- Weldon Weldon
- Coordinates: 31°01′18″N 95°34′17″W﻿ / ﻿31.02167°N 95.57139°W
- Country: United States
- State: Texas
- County: Houston
- Elevation: 249 ft (76 m)

Population (2000)
- • Total: 131
- Time zone: UTC-6 (Central (CST))
- • Summer (DST): UTC-5 (CDT)
- ZIP code: 75835
- GNIS feature ID: 1371008

= Weldon, Texas =

Weldon is an unincorporated community in Houston County, Texas, United States. According to the Handbook of Texas, the community had a population of 131 in 2000.

==History==
The Weldon area was settled sometime after the Civil War. A post office was established at Weldon in 1869. The community became a lumber town when the Waco, Beaumont, Trinity and Sabine Railway built a track through the settlement in the 1880s. With 150 residents in 1885, the community's businesses consisted of saw and gristmills, a cotton gin, two general stores, a drugstore, and a meat market. It continued to be a successful community in the 1910s and 1920s and by the 1930s, the population grew to 200 and still had several businesses.

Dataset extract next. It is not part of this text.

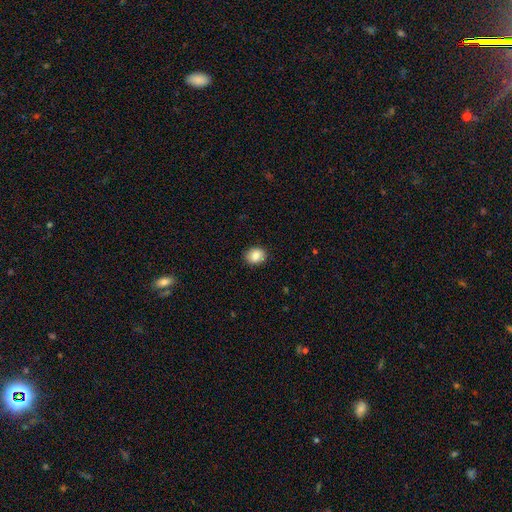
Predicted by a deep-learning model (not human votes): A smooth galaxy with no disk features (86%) that is round (54%).

Vote fractions:
- Smooth or featured? smooth: 86% / star or artifact: 8% / featured or disk: 5%
- How rounded? round: 54% / in between: 45% / cigar-shaped: 1%
- Merging? none: 90% / minor disturbance: 8% / major disturbance: 2% / merger: 1%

It plunged to 80 by 1950, then grew to 131 from 1990 through 2000.

On May 11, 2021, an EF0 tornado struck Weldon.

The Beaumont and Great Northern Railroad operated an orphan line from Livingston to Weldon.

==Geography==
Weldon is located on Farm to Market Road 230, 21 mi south of Crockett in southern Houston County.

==Education==
The community's first school opened in either the 1870s or 1880s. Weldon is served by the Lovelady Independent School District.

==USAAF TB-25C Plane Crash==
On July 14, 1945, a USAAF North American TB-25C (trainer variant) suffering apparent engine trouble crashed one mile northwest of Weldon, killing 11 passengers and crew. The airplane exploded into flames upon impact with the ground, scattering wreckage over an area of 400 yards.

==Notable people==
- M. B. Etheredge: awarded the Texas Legislative Medal of Honor for his actions during battle in World War II.
- Quentin P. Smith, airman who served as a B-25 bombardier with the Tuskegee Airmen during World War II.